**Exercise brief**
Below are entries; count the lines among them that contain the word "который", and give only the count.

──────── Data provided ────────

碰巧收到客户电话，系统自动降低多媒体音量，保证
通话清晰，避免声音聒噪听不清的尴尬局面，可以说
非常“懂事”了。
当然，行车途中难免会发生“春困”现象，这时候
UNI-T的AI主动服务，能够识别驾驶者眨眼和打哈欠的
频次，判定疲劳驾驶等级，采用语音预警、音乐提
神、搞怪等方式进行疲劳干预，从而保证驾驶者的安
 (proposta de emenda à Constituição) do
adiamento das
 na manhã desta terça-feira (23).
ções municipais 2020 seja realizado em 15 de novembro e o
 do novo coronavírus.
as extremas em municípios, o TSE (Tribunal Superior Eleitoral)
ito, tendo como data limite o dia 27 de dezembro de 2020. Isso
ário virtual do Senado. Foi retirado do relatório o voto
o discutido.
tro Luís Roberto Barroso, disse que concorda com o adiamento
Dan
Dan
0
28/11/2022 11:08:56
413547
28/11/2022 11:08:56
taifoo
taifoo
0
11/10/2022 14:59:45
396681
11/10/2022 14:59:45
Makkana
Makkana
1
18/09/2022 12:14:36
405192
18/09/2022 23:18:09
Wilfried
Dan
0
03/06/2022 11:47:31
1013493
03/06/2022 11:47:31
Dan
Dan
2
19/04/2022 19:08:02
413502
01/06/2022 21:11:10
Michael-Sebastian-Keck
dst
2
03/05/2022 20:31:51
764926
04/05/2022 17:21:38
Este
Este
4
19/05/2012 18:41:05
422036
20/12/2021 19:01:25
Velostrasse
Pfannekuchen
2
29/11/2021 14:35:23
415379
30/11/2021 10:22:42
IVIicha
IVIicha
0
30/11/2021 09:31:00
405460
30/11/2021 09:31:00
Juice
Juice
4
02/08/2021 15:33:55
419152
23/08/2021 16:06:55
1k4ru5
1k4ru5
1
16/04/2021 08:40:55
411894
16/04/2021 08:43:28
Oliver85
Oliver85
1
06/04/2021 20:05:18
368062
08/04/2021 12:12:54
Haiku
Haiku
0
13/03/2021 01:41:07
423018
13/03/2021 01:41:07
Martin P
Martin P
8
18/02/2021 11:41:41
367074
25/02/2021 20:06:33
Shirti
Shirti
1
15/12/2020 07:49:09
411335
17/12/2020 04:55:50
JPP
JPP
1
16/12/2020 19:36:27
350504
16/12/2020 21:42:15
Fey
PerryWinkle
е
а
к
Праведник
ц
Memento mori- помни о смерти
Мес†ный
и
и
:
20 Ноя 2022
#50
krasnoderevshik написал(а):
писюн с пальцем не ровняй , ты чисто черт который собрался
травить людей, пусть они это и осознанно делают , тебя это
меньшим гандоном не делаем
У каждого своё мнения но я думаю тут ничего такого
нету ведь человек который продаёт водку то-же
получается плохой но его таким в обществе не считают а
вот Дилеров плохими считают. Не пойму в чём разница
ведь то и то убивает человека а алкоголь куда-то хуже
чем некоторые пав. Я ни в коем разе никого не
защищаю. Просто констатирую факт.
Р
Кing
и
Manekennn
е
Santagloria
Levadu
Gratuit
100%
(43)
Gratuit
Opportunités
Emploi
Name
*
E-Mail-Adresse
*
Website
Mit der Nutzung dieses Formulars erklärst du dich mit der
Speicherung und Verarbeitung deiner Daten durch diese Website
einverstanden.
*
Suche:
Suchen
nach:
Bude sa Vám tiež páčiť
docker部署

────────

**Task result**
2